Part-time workers: those persons who said they worked mostly less than 30 hours a week during the census reference year.

[My Note: Aha, that clears it up!  It must be that those people who had full time work for 26 or more weeks during the year are considered full-time employees, and those who worked full-time for less than 26 weeks during the week in full-time jobs are considered to have been employed only part time.  It doesn't make much sense, but it does make all of us feel good, doesn't it?  Mind you, I would feel much better if StatCan were to tell us who worked a full 1872 hours a year (or whatever reasonable number) and who didn't.  It's a bit useless otherwise to categorize employees into full time and part time.  However, if we were to establish an absolute standard of full-time employment in terms of an absolute number of hours worked and were to measure everyone against that standard, we would find out in absolute terms what the extent of employment was, e.g.: we would be able to come up with a measure of the extent of average number of hours worked by employable Canadians, both in absolute terms and in terms of a percentage.  That would make it so clear that we would be able to understand and recognize the truth.  That would never do, because we probably wouldn't be able to stand it.  It may be that in this case the truth doesn't set us free but that rather it will scare us to death.--WHS]

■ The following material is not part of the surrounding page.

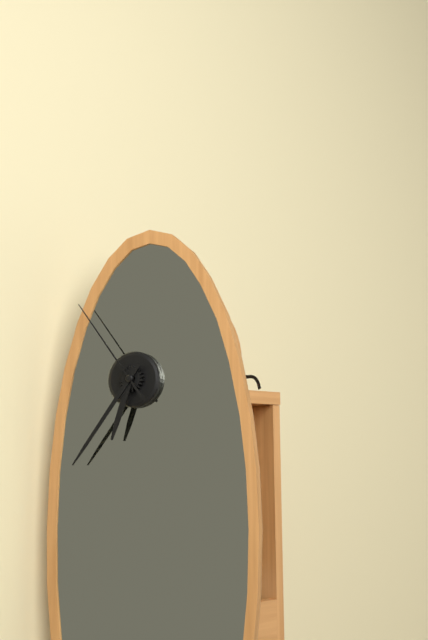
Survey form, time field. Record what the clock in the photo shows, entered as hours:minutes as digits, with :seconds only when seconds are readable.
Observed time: 6:36:54
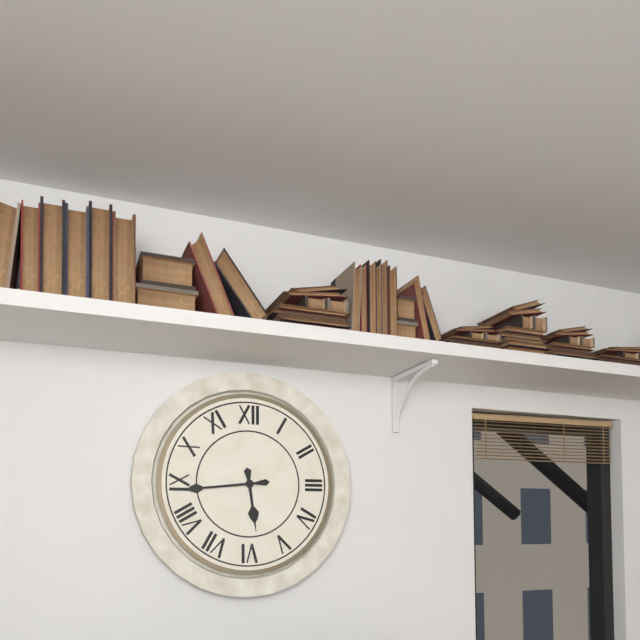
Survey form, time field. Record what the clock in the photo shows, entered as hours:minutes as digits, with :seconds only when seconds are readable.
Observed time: 5:44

Full-year, full-time workers: those persons who said they worked 49 to 52 weeks, on a full-time basis in the census reference year.

Full-year, part-time workers: those persons who said they worked 49 to 52 weeks, on a part-time basis in the census reference year.

The self-employed: can be divided into groups: "employers" who have their own paid help and "own account" workers who work by, and for, themselves. In addition, these groups can be further subdivided based on whether the self-employed business has been legally incorporated. The remaining members of the labour force are classified as "employees", persons who work for others or "unpaid family workers", persons who worked without pay in family farms or businesses.
==<end quote>==

The question is, which of these definitions were used in creatively constructing the information contained in today's "Daily"?  Some of them?  All of them?  How were these definitions categorized into full-time employment, part-time employment and unemployment?  Does anyone think that they can come up with reasonable answers?  Good luck!  However, if anyone does, let's hope that they don't hesitate to let others know.   It may even be worth the effort to let StatCan know as well, to clear up their confusion a bit.

I think that I'll stick with my own beliefs that were instilled in me by the Canadian Council of Bishops (who put the rate of the unemployed at more than 30%) and by the good people of the Fraser Institute who estimate that the true rate of the unemployed may be closer to around 25%.  It would be nice if our beliefs could be changed to knowing the absolute truth, but that, it seems to me, will be a long time coming from StatCan. [It would also be more in line with the official unemployment figures for all of Germany, which are presently — in 2000 — in the order of 26 percent. —WHS, 2001 02 10]

It doesn't seem worth it to analyze or interpret the rest of the information in today's "Daily", after all, "garbage in, garbage out." However, it may be interesting to note that StatCan states that the employment picture for women has improved considerably more than that for men.  At first glance, it appears that Canadian Affirmative Action hiring quotas are in all likelihood responsible for that, but on second glance it may be that the lower wages that are being paid to women have made them a more attractive alternative to fill job positions [even though that would be against the law].  However, don't expect StatCan to tell you the truth about the true causes of that.  For one thing, it seems that they won't be able to tell it even if they wanted to, unless they have far better data than that which they use to pull the wool over our eyes.